The new kingdom is about joy. It’s about knowing God, who wants to give himself to us more than he wants to make our path smooth. He is unswervingly devoted to our greatest good and that good is our infinite joy. However, this joy is often stolen or never cultivated because of a subtle misconception. It occurs when we focus on our needs–healing of past emotional wounds, marital reconciliation, or help with finding a job, instead of cultivating a relationship with God. And when our demands take center stage and go unanswered, disappointment festers into resentment and we feel ripped off by God. Even the good gifts we have become eclipsed by rancor. A friend of mine once said, “If people really knew that God wasn’t going to do that much to change their circumstances then they wouldn’t want to hear about Jesus.” I think her statement speaks to what many believe. People clamored for Jesus to meet their needs and the same is true now as back then. Some left with a physical healing and never responded with even a thank-you. Others left disappointed when they were challenged to sell all to follow him. Those that stayed, stayed because they found the pearl of great price in their hearts, not because they were richer, lived free of disease, or had less depression. Having God’s good gifts doesn’t solve our problems as many might think. Do we dare look at what happens to people who win the lottery? Blessings don’t change the heart. Holding God hostage to the demand of experiencing heaven now robs us of gratitude and knowing supreme joy. God is consumed with giving us what we most want. Like no one else, he fathoms the depths of our suffering and longs to abundantly bless us. However, it’s not about giving us the good life, unless the good life is about knowing him so that our joy may be full.

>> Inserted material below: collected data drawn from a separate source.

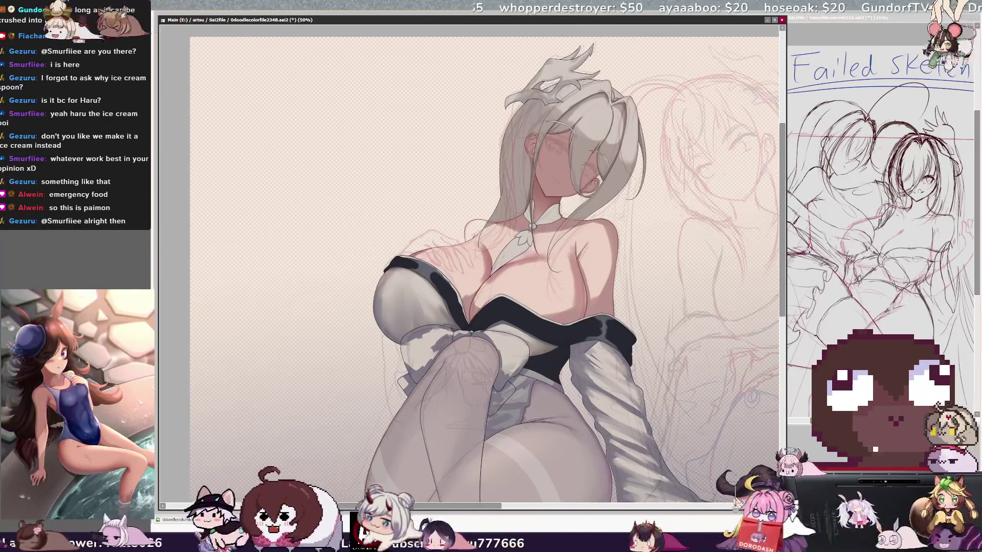
key(h)
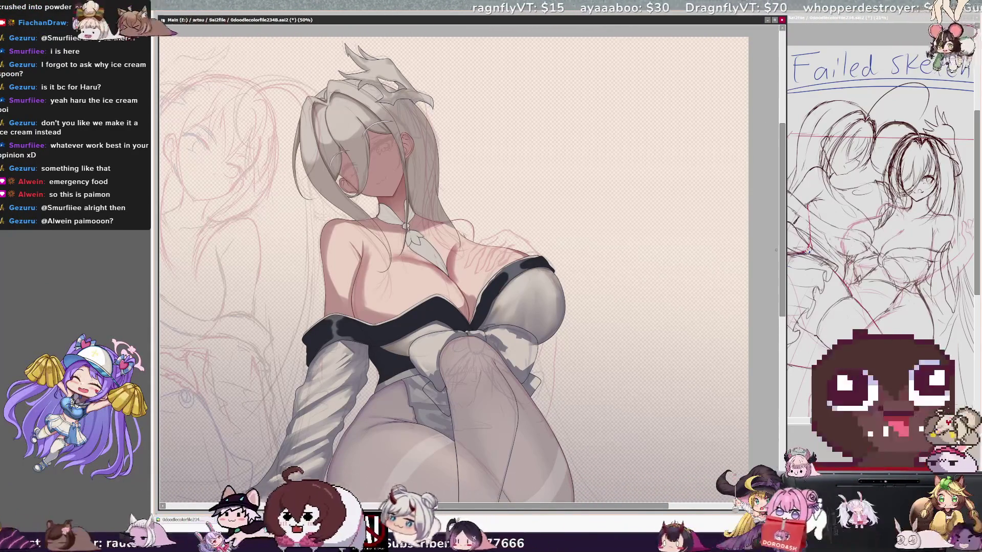
scroll(455, 271, down, 3)
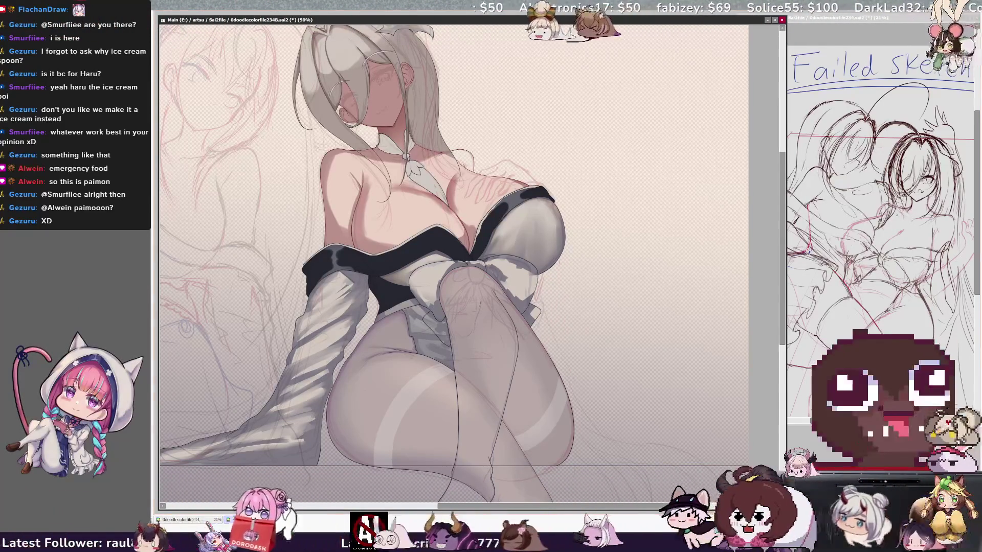
Step: Sketch a faint line beside the girl's leg, mirror to check, and zoom to 100% on the torso
drag(557, 270, 567, 384)
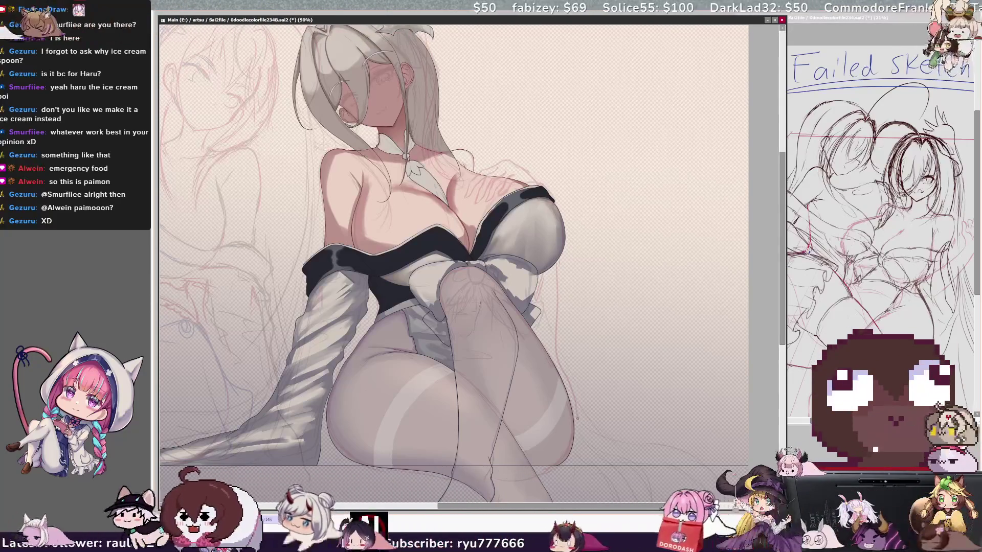
key(h)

My mother’s joy is now complete. With her final words, she risked sharing what was most profoundly in her heart. She was closer to wholeness in that moment than she had ever been on earth. And now she is healed. Her memory is perfect. She laughs as she freely shares her heart. She now sees God’s face and her soul is sated. She is home.
We don’t have to wait to offer our final words. We can borrow from heaven what is supernatural; God’s favor upon us. We can allow our empty ache to be filled with joy and we can speak life-giving words now.